TRY IT: The answer is the set of lines that include "degrees", copied from the data below.
[PROVIDED MATERIAL]
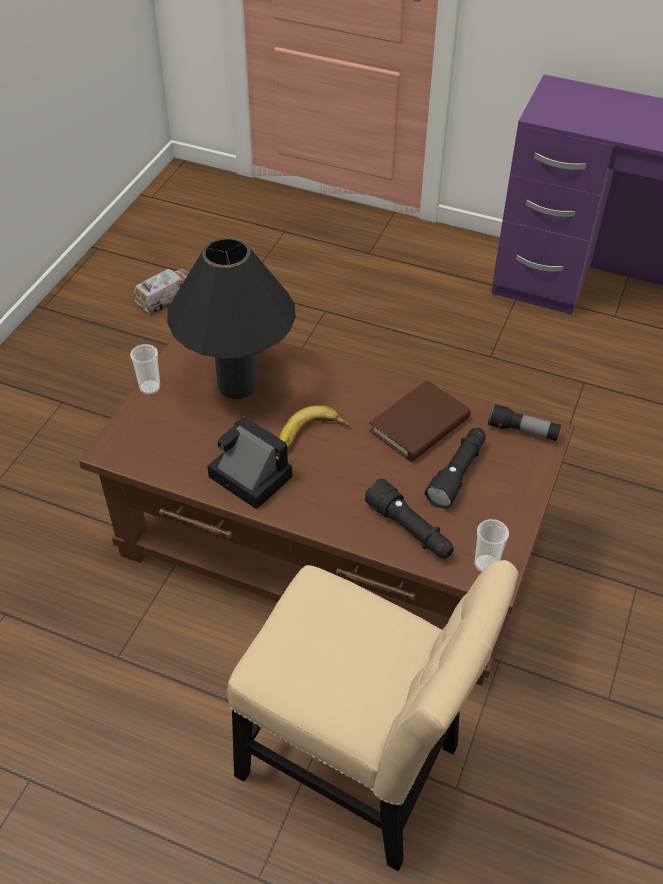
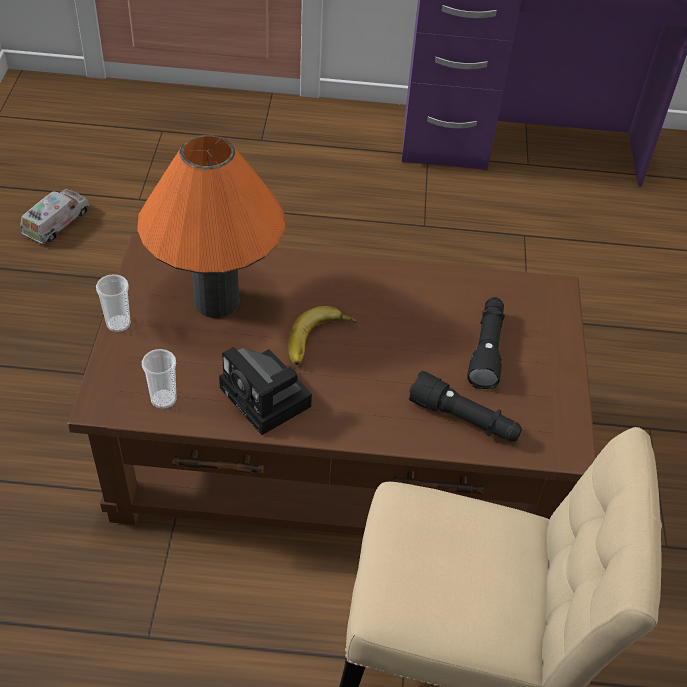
camera: 20 degrees left, 0 degrees up
(237, 385) = (216, 301): black table lamp -> orange table lamp
(247, 475) = (268, 399): camera -> camera turned 150 degrees counterclockwise
(419, 425) = (427, 307): brown book -> none
(486, 564) = (554, 438): cup -> cup (163, 399)
(523, 431) = (532, 292): flashlight -> none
[/PROVIDED MATERIAL]
TASK OUTPUT:
camera: 20 degrees left, 0 degrees up
(247, 475) = (268, 399): camera -> camera turned 150 degrees counterclockwise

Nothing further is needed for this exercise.